**** Document excerpt ****

Sunday, September 12, 2021

Zone Conference, Anniversary & Beach! Week 83

We have had a wonderful, busy week.  Life is never dull here, for sure.


Monday we started moving furniture into a new apartment for the Umlazi Elders.  They usually drive a Toyota Corolla, but were very pleased to be given a bakkie (pick up truck) for two weeks, and Ken's credit card!  Our wonderful handy-man, Andre, is helping to buy appliances and furniture for the two-bedroom, four-Elder flat.  But Andre has neither money to purchase all this, nor vehicle to haul it.  So Andre picks out and then sends the Elders to pay and haul.  

Besides, this flat is on the back side of a house on a hill, so there are lots of stairs.  Young men's strong backs are needed.


The Assistants also came to help.  We started in the Mission Home garage to pick up two stored refrigerators and one washing machine.  Sue had also gone over the previous day and filled the back of another bakkie with all the little stuff -- dishes, ironing board, pots/pans, etc.  The garage has been used as storage shed forever, but it is getting almost empty!  There is room to park one car, and almost room to park a second one. 


The problem now is Sue's goof on ordering.  She wanted 100 each of about four kinds of missionary pamphlets in Zulu.  So that's what she ordered.  She didn't realize that they come in packages of 25 and you order by the package.  So now we have 2500 of each pamphlet.  Ouch!  There is no point in sending them back.  We are the one area of the world where people speak Zulu.  These were probably all printed just for us.  A small part of the Johannesburg mission also has a few Zulu speakers, so we will share with them as needed.  






















Elder Matlapeng (from Roodeport, near Johannesburg) and Elder Phipps (from Payson, south of Provo, Utah) will be living here, along with two others -- to be named next week after Transfers.











Tuesday was Zone Conference.  We work with such wonderful young men.  The 14 of them who serve with us in Hillcrest Zone came together for a morning of teaching and training and sharing.  They do most of the teaching to each other.








And of course it is always followed by a yummy lunch.  One of the benefits of the riots in July was that we joined the WhatsApp MGM Chat group.  (MGM for Mottramdale, Grace, Monarch -- the three streets in our neighborhood.)  Through that we learned about Amiena Toyer's Halaal Catering.  Halaal means prepared properly for Muslims to eat.  We don't care about that part, but Amiena and her husband Fadhli make great food in any culture.  We had them cater our lunch.





Wednesday was our 51st wedding anniversary!  Ken was on a semi-liquid diet, so the Hubrichs invited us down to the their flat for a soup dinner.  It was most lovely of them.  They are assigned as Welfare / Humanitarian missionaries, and they take care of our welfare, too.

**** Supplied data ****

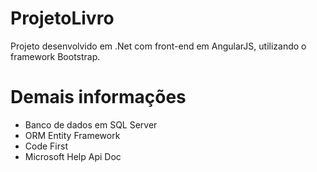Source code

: # ProjetoLivro

Projeto desenvolvido em .Net com front-end em AngularJS, utilizando o framework Bootstrap.

# Demais informações
- Banco de dados em SQL Server
- ORM Entity Framework
- Code First
- Microsoft Help Api Doc
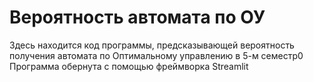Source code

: # Вероятность автомата по ОУ
Здесь находится код программы, предсказывающей вероятность получения автомата по Оптимальному управлению в 5-м семестр0
Программа обернута с помощью фреймворка Streamlit
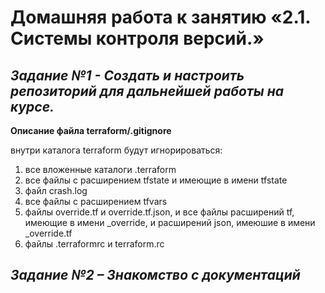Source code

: # **Домашняя работа к занятию «2.1. Системы контроля версий.»**

## _Задание №1 - Создать и настроить репозиторий для дальнейшей работы на курсе._

**Описание файла terraform/.gitignore**

внутри каталога terraform будут игнорироваться:
1. все вложенные каталоги .terraform
2. все файлы с расширением tfstate и имеющие в имени tfstate
3. файл crash.log
4. все файлы с расширением tfvars
5. файлы override.tf и override.tf.json, и все файлы расширений tf, имеющие в имени _override, и расширений json, имеюшие в имени _override.tf
6. файлы .terraformrc и terraform.rc 

## _Задание №2 – Знакомство с документаций_

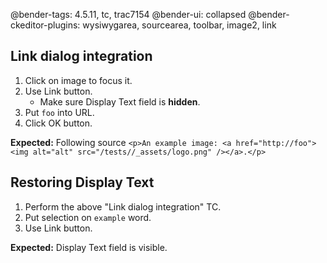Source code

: @bender-tags: 4.5.11, tc, trac7154
@bender-ui: collapsed
@bender-ckeditor-plugins: wysiwygarea, sourcearea, toolbar, image2, link

## Link dialog integration

1. Click on image to focus it.
1. Use Link button.
	* Make sure Display Text field is **hidden**.
1. Put `foo` into URL.
1. Click OK button.

**Expected:** Following source `<p>An example image: <a href="http://foo"><img alt="alt" src="/tests//_assets/logo.png" /></a>.</p>`

## Restoring Display Text

1. Perform the above "Link dialog integration" TC.
1. Put selection on `example` word.
1. Use Link button.

**Expected:** Display Text field is visible.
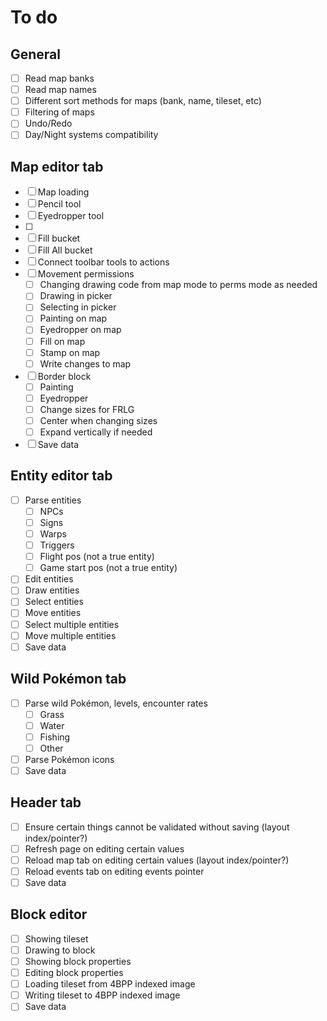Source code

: # To do

## General
- [ ] Read map banks
- [ ] Read map names
- [ ] Different sort methods for maps (bank, name, tileset, etc)
- [ ] Filtering of maps
- [ ] Undo/Redo
- [ ] Day/Night systems compatibility

## Map editor tab
- [ ] Map loading
- [ ] Pencil tool
- [ ] Eyedropper tool
- [ ] 
- [ ] Fill bucket
- [ ] Fill All bucket
- [ ] Connect toolbar tools to actions
- [ ] Movement permissions
	- [ ] Changing drawing code from map mode to perms mode as needed
	- [ ] Drawing in picker
	- [ ] Selecting in picker
	- [ ] Painting on map
	- [ ] Eyedropper on map
	- [ ] Fill on map
	- [ ] Stamp on map
	- [ ] Write changes to map
- [ ] Border block
	- [ ] Painting
	- [ ] Eyedropper
	- [ ] Change sizes for FRLG
	- [ ] Center when changing sizes
	- [ ] Expand vertically if needed
- [ ] Save data

## Entity editor tab
- [ ] Parse entities
	- [ ] NPCs
	- [ ] Signs
	- [ ] Warps
	- [ ] Triggers
	- [ ] Flight pos (not a true entity)
	- [ ] Game start pos (not a true entity)
- [ ] Edit entities
- [ ] Draw entities
- [ ] Select entities
- [ ] Move entities
- [ ] Select multiple entities
- [ ] Move multiple entities
- [ ] Save data

## Wild Pokémon tab
- [ ] Parse wild Pokémon, levels, encounter rates
	- [ ] Grass
	- [ ] Water
	- [ ] Fishing
	- [ ] Other
- [ ] Parse Pokémon icons
- [ ] Save data

## Header tab
- [ ] Ensure certain things cannot be validated without saving (layout index/pointer?)
- [ ] Refresh page on editing certain values
- [ ] Reload map tab on editing certain values (layout index/pointer?)
- [ ] Reload events tab on editing events pointer
- [ ] Save data

## Block editor
- [ ] Showing tileset
- [ ] Drawing to block
- [ ] Showing block properties
- [ ] Editing block properties
- [ ] Loading tileset from 4BPP indexed image
- [ ] Writing tileset to 4BPP indexed image
- [ ] Save data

****

• _Activities_:
• a. Which days of the week does the mission blog post name?
• b. Which lines of the listing contain the string "terraform"? Copy each of them.

• _Exercise results_:
• a. Sunday, Monday, Tuesday, Wednesday

• b.
**Описание файла terraform/.gitignore**
внутри каталога terraform будут игнорироваться:
1. все вложенные каталоги .terraform
6. файлы .terraformrc и terraform.rc 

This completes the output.